NEW ORLEANS- Chief Judge Brian A. Jackson of the Middle District of Louisiana ruled today in favor of Plaintiffs Elzie Ball, Nathaniel Code, and James Magee in their lawsuit against the Louisiana Department of Public Safety and Corrections regarding the extreme heat conditions on Death Row at Angola. Chief Judge Jackson ruled that these conditions violate the Eighth Amendment's protection against cruel and unusual punishment, and found that "it is beyond dispute that a permanent injunction against Defendants serves the public interest in that it will enforce the fundamental rights enshrined in the United States Constitution." To remedy these conditions, Judge Jackson ordered the Defendants to "immediately develop a plan to reduce and maintain the heat index in the Angola death row tiers at or below 88 degrees Fahrenheit."
The Court issued several rulings today, including granting in part Plaintiffs' Motion for Sanctions regarding evidence tampering. The Court went on to order a hearing where it will consider personal sanctions against the attorneys representing the state for their "alarming lack of candor."

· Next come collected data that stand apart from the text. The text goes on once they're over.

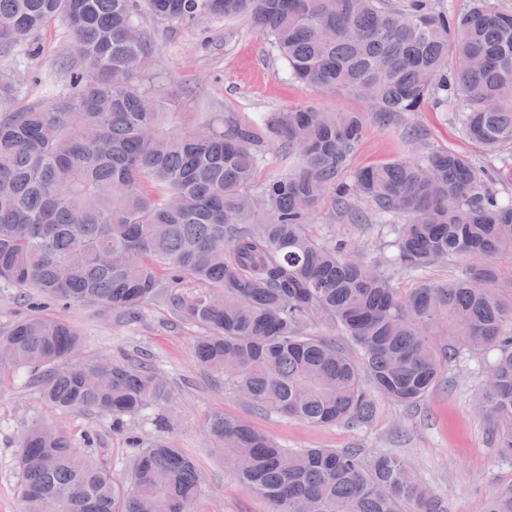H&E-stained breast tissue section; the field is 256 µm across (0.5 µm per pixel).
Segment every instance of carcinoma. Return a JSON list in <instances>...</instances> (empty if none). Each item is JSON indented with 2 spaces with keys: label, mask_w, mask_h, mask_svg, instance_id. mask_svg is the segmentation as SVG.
<instances>
[{
  "label": "carcinoma",
  "mask_w": 512,
  "mask_h": 512,
  "mask_svg": "<svg viewBox=\"0 0 512 512\" xmlns=\"http://www.w3.org/2000/svg\"><path fill=\"white\" fill-rule=\"evenodd\" d=\"M182 27L207 17H247L274 39L292 78L371 105L381 127L448 94L479 147H512V11L471 0L462 14L434 0H144ZM138 0H0L7 52L58 18L82 48L70 92L47 106L0 112V285L34 288L57 305H96L131 316L170 281L206 288L170 295L204 326L198 364L261 412L320 426L365 423L372 393L406 408L424 400L463 355L495 352L494 382L476 408L499 452L512 458V292L498 256L512 255V199L500 200L470 156L430 150L338 182L365 134L358 112L298 106L272 112L288 171L259 184L264 156L253 131L185 106L148 83L154 46ZM346 207L362 197L399 220L392 255L355 258L348 244L319 243L307 226L329 192ZM460 273L403 294L397 272L448 260ZM318 318L337 324L361 361L314 338ZM80 335L30 315L0 336V380L25 370L52 406L95 409L120 423L171 392L136 359L72 362ZM207 428L244 489L271 512H447L441 498L389 454L292 452L242 419L213 413ZM22 512H192L195 460L158 440L135 456L130 487L40 424L19 444ZM51 464L45 466L42 460ZM486 512H512V481Z\"/></svg>",
  "instance_id": "1"
}]
</instances>
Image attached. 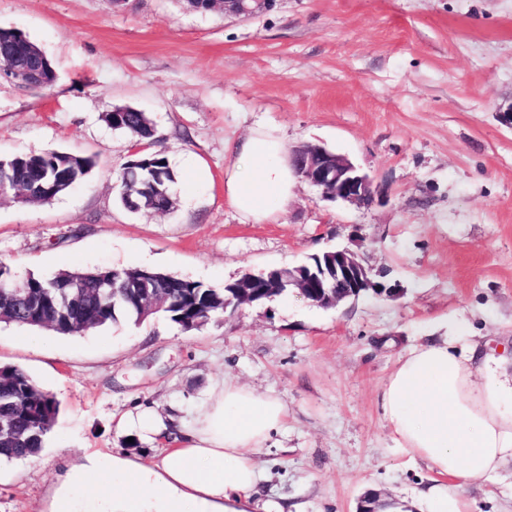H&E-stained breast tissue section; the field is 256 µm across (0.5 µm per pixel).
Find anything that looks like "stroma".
Instances as JSON below:
<instances>
[{
    "mask_svg": "<svg viewBox=\"0 0 512 512\" xmlns=\"http://www.w3.org/2000/svg\"><path fill=\"white\" fill-rule=\"evenodd\" d=\"M0 26L50 59L51 89L0 78V156L94 157L85 181L40 205L0 202V262L16 280L152 267L213 288L336 248L402 295L323 308L291 290L186 331L164 317L76 336L0 322V365L59 403L41 452L0 463V512H50L86 456L148 459L116 420L134 406L191 416L221 375L288 406L260 453L262 500L356 512L369 491L421 512L433 474L394 448L379 404L399 356L438 321L512 349V0H276L266 14L188 11L182 0H0ZM153 119L178 179L167 212H132L116 176L131 142L102 119ZM265 125L289 147L346 155L378 191L324 200L296 178L276 221L224 198L229 143ZM472 512H512V471L467 485Z\"/></svg>",
    "mask_w": 512,
    "mask_h": 512,
    "instance_id": "35a3bbf8",
    "label": "stroma"
}]
</instances>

New Orleans non-profit organization The Promise of Justice Initiative (PJI) and the law firm Bird Marella, along with attorney Steve Scheckman of the law firm Schiff, Scheckman and White, initiated the case on behalf of the plaintiffs in June 2013, alleging violations of the Eighth Amendment, as well as of federal disability statutes, due to extreme and unsafe temperatures in Angola's Death Row facility during the summer months. The defendants include the Department of Public Safety and Corrections, its Secretary James LeBlanc, Burl Cain, Warden of Angola and Angela Norwood, Warden of Death Row of the Penitentiary. The plaintiffs are Death Row inmates Elzie Ball, Nathaniel Code, and James Magee. The lawsuit sought no monetary damages, instead seeking only that the temperatures be controlled and kept within safe levels.